Recombinant, human dopamine D-3 and D-2 receptors form functional heterodimers upon co-expression in COS-7 cells. Herein, actions of the antiparkinsonian agents, S32504, ropinirole and pramipexole, at D-3/D-2L heterodimers were compared to their effects at the respective monomers and at split, chimeric D-3trunk/D-2tail and D-2trunk/D-3tail receptors: the trunk incorporated transmembrane domains (TDs) I-V and the tail TDs VI and VII. In binding assays with the antagonist [H-3]nemonapride, all agonists were potent ligands of D-3 receptors showing, respectively, 100-, 18- and 56-fold lower affinity at D-2L receptors, mimicking the selective D-3 receptor antagonist, S33084 (100-fold). At D-3trunk/D-2tail receptors, except for ropinirole, all drugs showed lower affinities than at D-3 sites, whereas for D/(2trunk)/D-3tail receptors, affinities of all drugs were higher than at D-2L sites. The proportion of high affinity binding sites recognized by S32504, pramipexole and ropinirole in membranes derived from cells co-expressing D-3 and D-2L sites was higher than in an equivalent mixture of membranes from cells expressing D-3 or D-2L sites, consistent with the promotion of heterodimer formation. In contrast, the percentage of high and low affinity sites (biphasic isotherms) recognized by S33084 was identical.
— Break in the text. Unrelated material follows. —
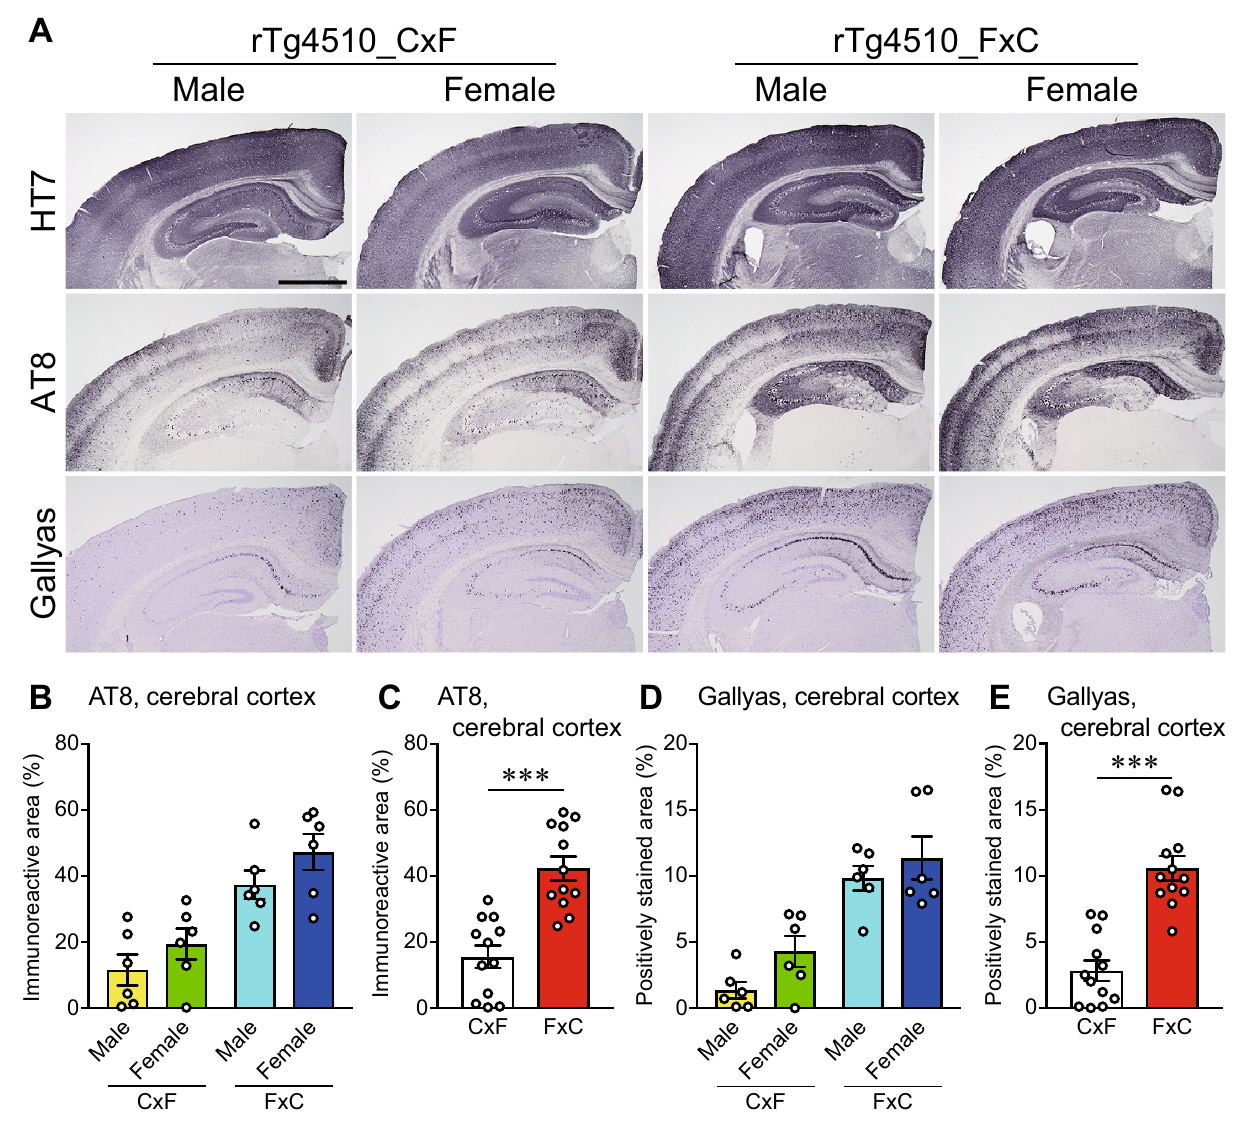
Figure 1. Abnormally phosphorylated tau and Gallyas-positive structures in the brains of rTg4510 mice at 6 months of age. ( A ) Representative photographs of the immunohistochemical results for human tau (clone HT7), phosphorylated tau (clone AT8), and Gallyas silver staining. Scale bar: 1 mm. ( B – E ) Quantitative analysis of the AT8-immunoreactive area and Gallyas-positive stained area. Two-way ANOVA (genetic background × sex) revealed a main effect of the genetic background, but no effect of sex, in the AT8- immunoreactive area ( B ) and Gallyas-positive stained area ( D ) of the cerebral cortex (Supplementary Table S1). The Mann–Whitney U test revealed significantly higher levels of AT8-immunoreactivity ( C ) and Gallyas- positive staining ( E ) in samples obtained from the rTg4510_FxC mice, as compared with the rTg4510_CxF mice. The rTg4510_CxF and rTg4510_FxC groups contained six males and six females each ( n = 12/group). Data are presented as the mean ± SEM. *** p < 0.001 (Mann–Whitney U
Functional actions were determined by co-transfection of a chimeric adenylyl cyclase (AC)-V/VI insensitive to D-3 receptors. Accordingly, D-3 receptor-transfected cells were irresponsive whereas, in D-2L receptor-transfected cells, agonists suppressed forskolin-stimulated cAMP production with modest potencies. In cells co-transfected with D-3 and D-2L receptors, S32504, ropinirole and pramipexole potently suppressed AC-V/VI with EC(50)s 33-, 19- and 11-fold lower than at D-2L receptors, respectively. S32504 also suppressed AC-V/VI activity at split D-3trunk/D-2tail and D/(2trunk)/D-3tail chimeras transfected into COS-7 cells. In conclusion, antiparkinson agents behave as potent agonists at D/(3)/D/(2)'heterodimers', though any role in their actions in vivo remains to be demonstrated.